It seems like every other news article these days is about government wanting to control something. "Democracy" or dictatorship, it doesn't matter; politicians are agreed that nature cannot be left to take its course, nor people to decide personal questions for themselves. Papa Doc Somebody-or-Other wants to use the levers of power to see that the script is followed.
Obama administration threatens climate veto
... reads a headline in The Politico. My first thought was that Papa Doc Kenyatta didn't like the climate and was about to try to change it with the stroke of a pen. Well, hey, if he can get a law passed to force people (other than selected supporters) to buy medical insurance, with the goal of eventually making health care sourced only from Washington, why stop at vetoing a climate he disapproves of? But it's not quite that radical; he only promises to scupper legislation putting any limit on EPA bureaucrats setting the nation's energy and climate policy.
New York's busybody mayor, Papa Doc Bloomberg, isn't satisfied with sniffing for ingredients he deems unhealthful in his city's restaurants and banning them; now he's sending undercover agents to Arizona for "sting" operations against gun sellers there, where it's perfectly legal, so he can add his peremptory voice for federal anti-gun legislation.

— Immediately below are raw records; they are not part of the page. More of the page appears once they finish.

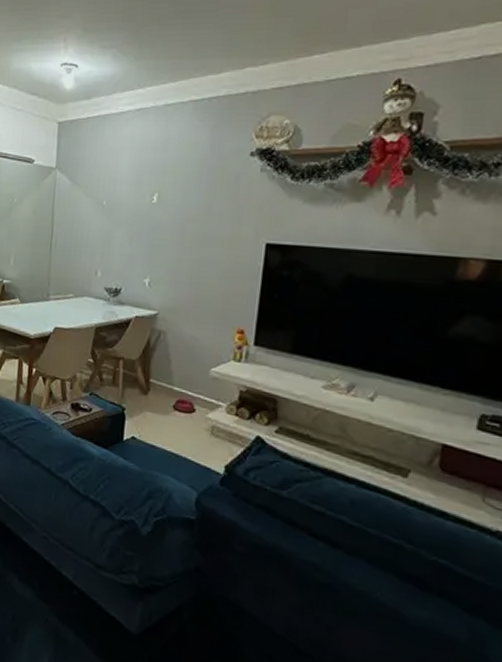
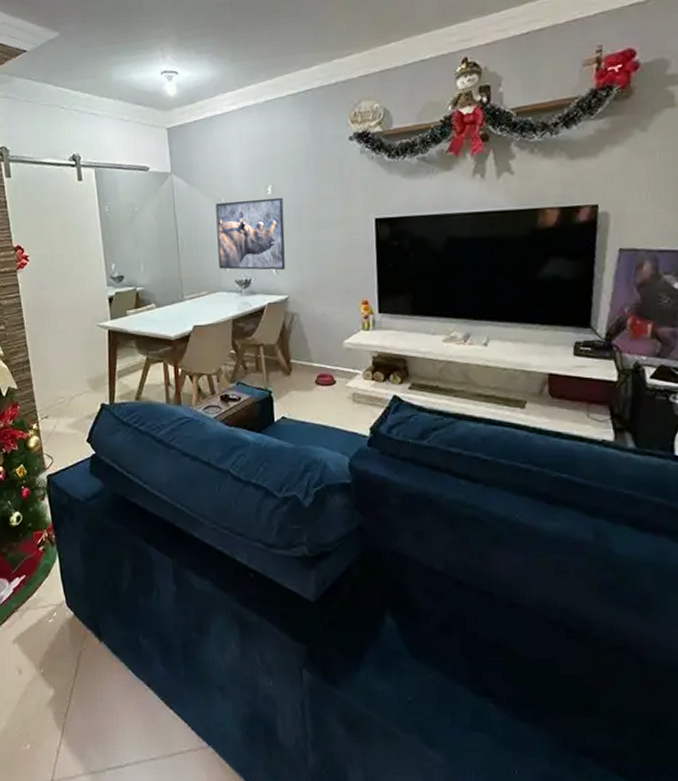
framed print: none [90,205,168,283] -> present [216,197,285,270]

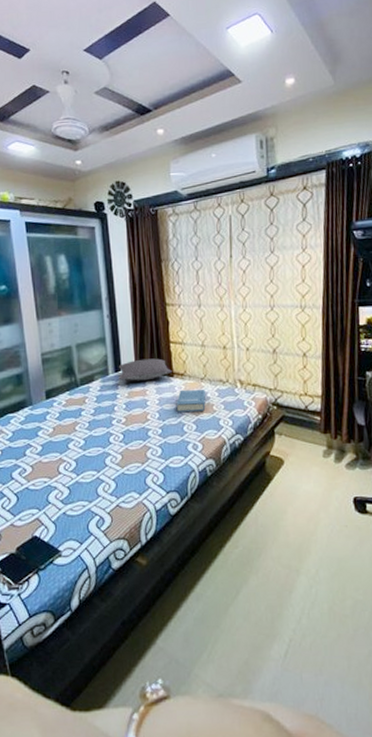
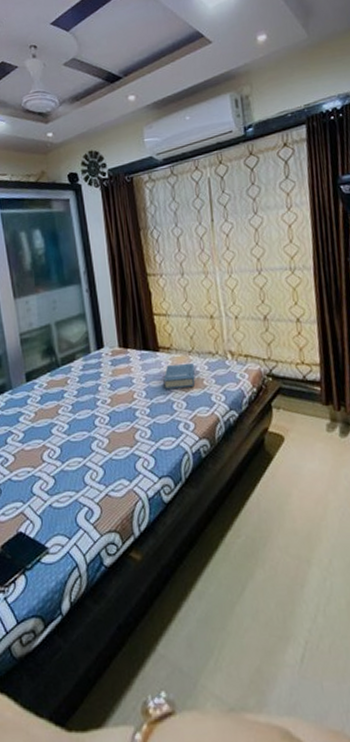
pillow: present [118,358,172,381] -> none [100,332,157,358]

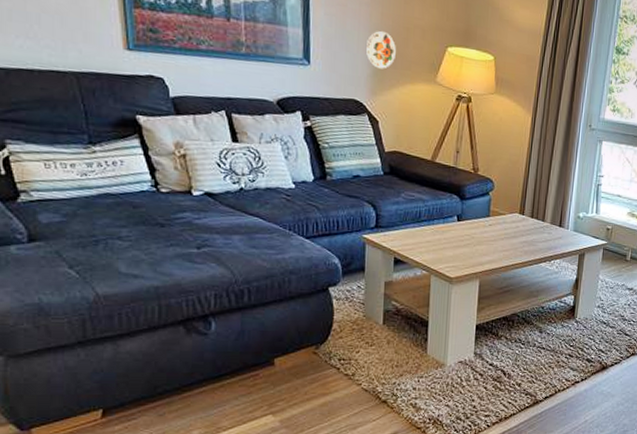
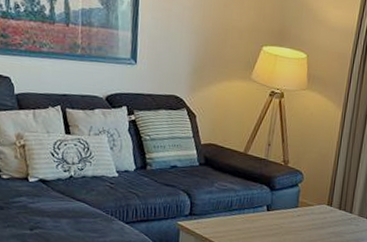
decorative plate: present [365,30,396,69] -> none [187,32,215,68]

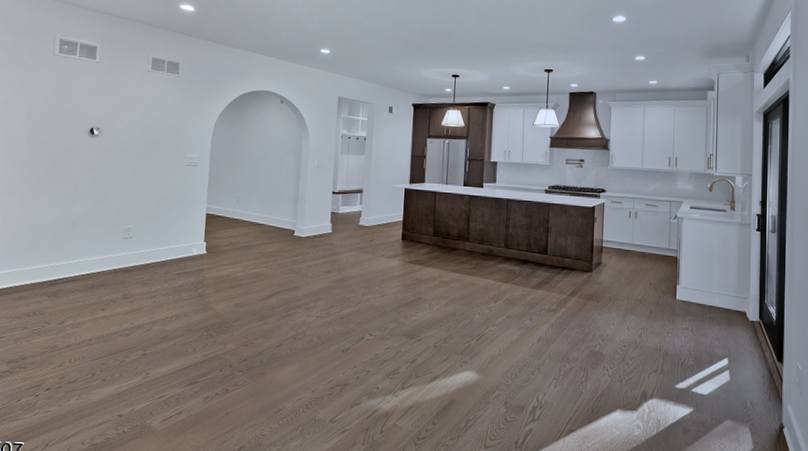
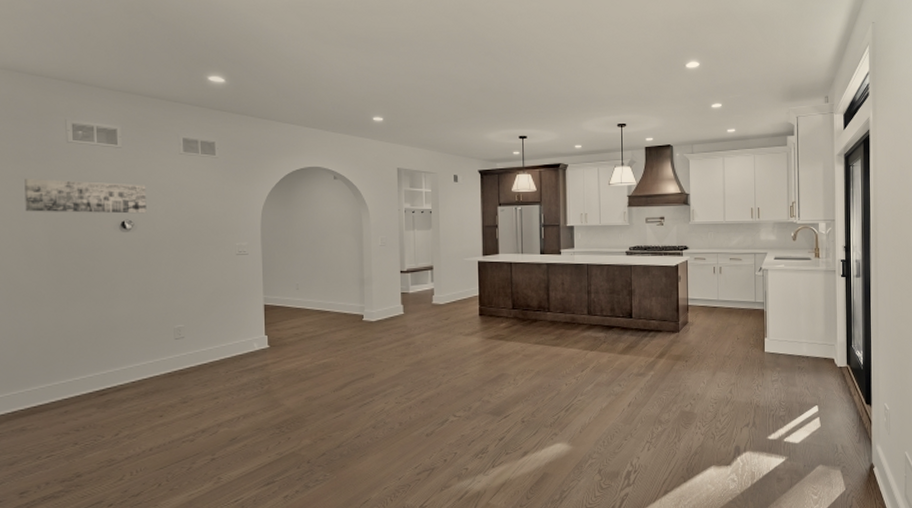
wall art: none [11,83,116,122] -> present [25,178,147,214]

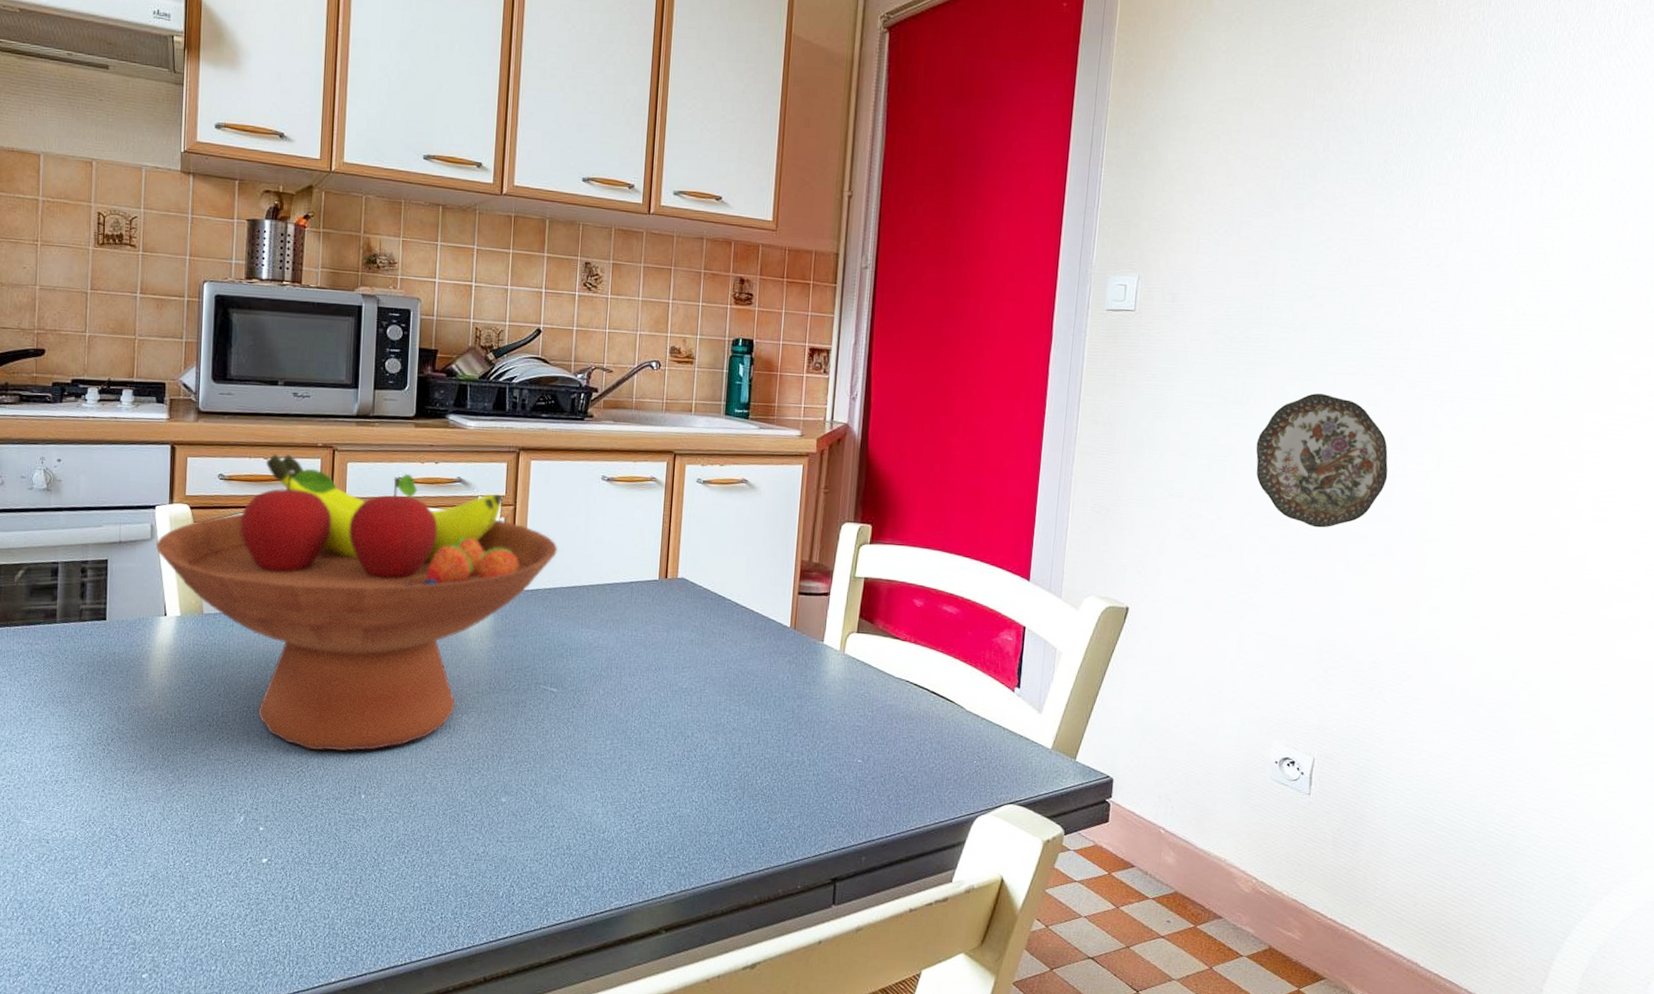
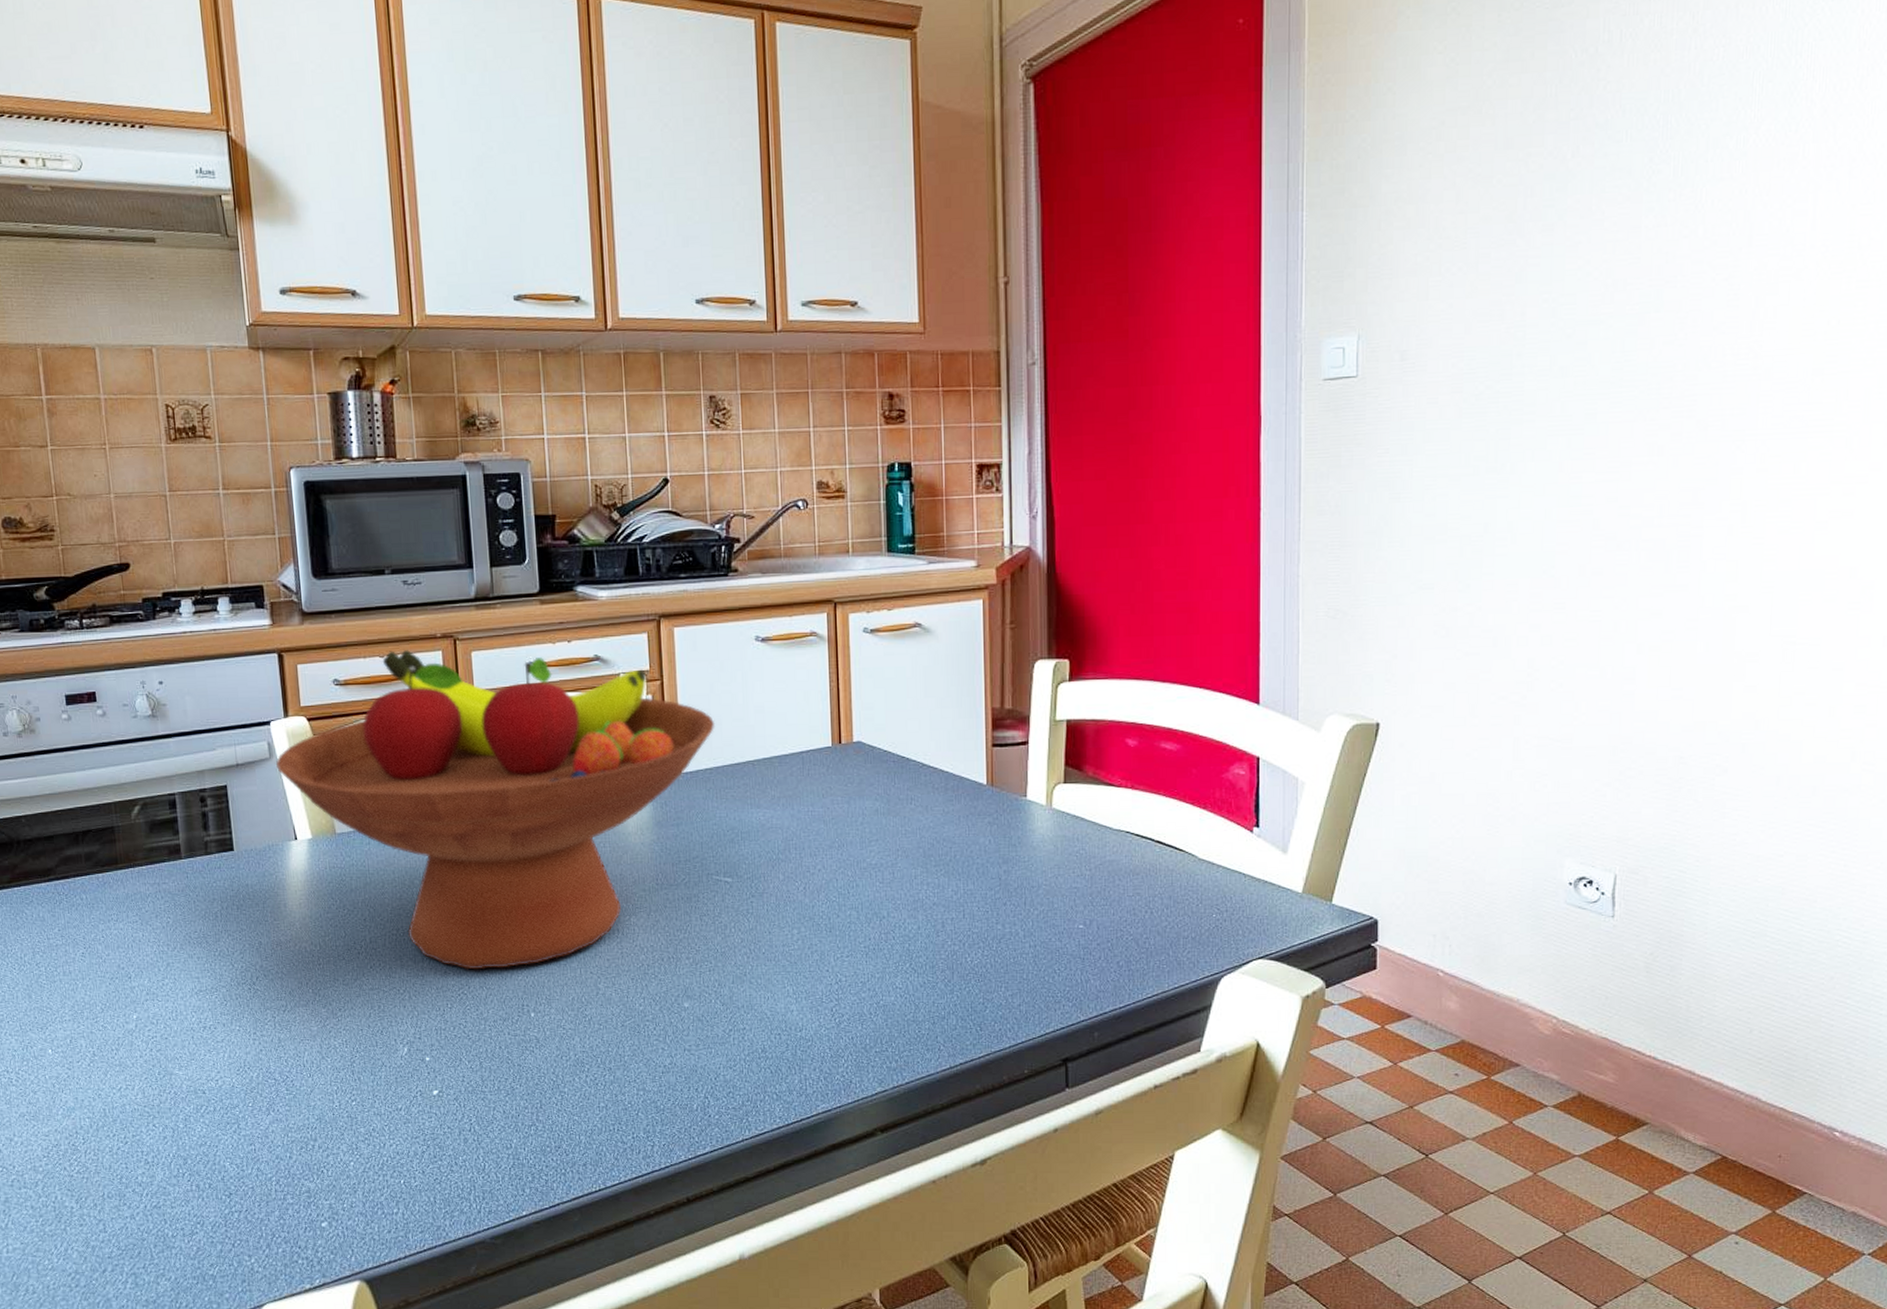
decorative plate: present [1256,393,1388,528] -> none [1517,449,1682,608]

But you have to look to Muslim-majority Chechnya, and its president, Papa Doc Ramzan Kadyrov, to see how control freaks temporarily installed in palaces do things. He said that "a local rule forcing women to wear headscarves was justified because the sight of female flesh prevents him from concentrating on his work."
Mr Kadyrov made the comments in a televised interview with Tina Kandelaki, a glamourous Russian television star who has posed for a number of men's magazines. "You are too provocatively dressed, so I'm trying not to look at you," Mr Kadyrov told the television presenter. Ms Kandelaki was wearing a black jacket and a knee-length skirt with tights.
"If women go to work half-naked, then men won't be able to work," the Chechen leader continued. "I'll look at you, and day and night I'll be thinking about how to say salaam alaikum [hello] to you. Work will be the last thing on my mind."
I understand his problem. Many men have experienced it from time to time, although most manage to get a scrap of work done anyway. Temptation is everywhere. I see a bloke driving an $80,000 convertible and I can't concentrate on my driving. I see a photo of Tahiti and nothing can stop me splashing out for a pair of air tickets.
Restaurants can entice the unwary too. But this is one lure I know how to handle. I call the chef over before consenting to be escorted to the table. "Monsieur, I am sorely drawn to the wonderful aroma wafting from your cuisine, but if I yield I shall think of it all day and get no work done. I note that Michelin has awarded you 1.35 stars, mes felicitations, mais ... it has come to my attention that your food contains ... contains ... I can barely force the word from my lips ... salt.
"Mayor Bloomberg Has Spoken, and I'm trying not to look at you. Your cooking is entirely too provocative."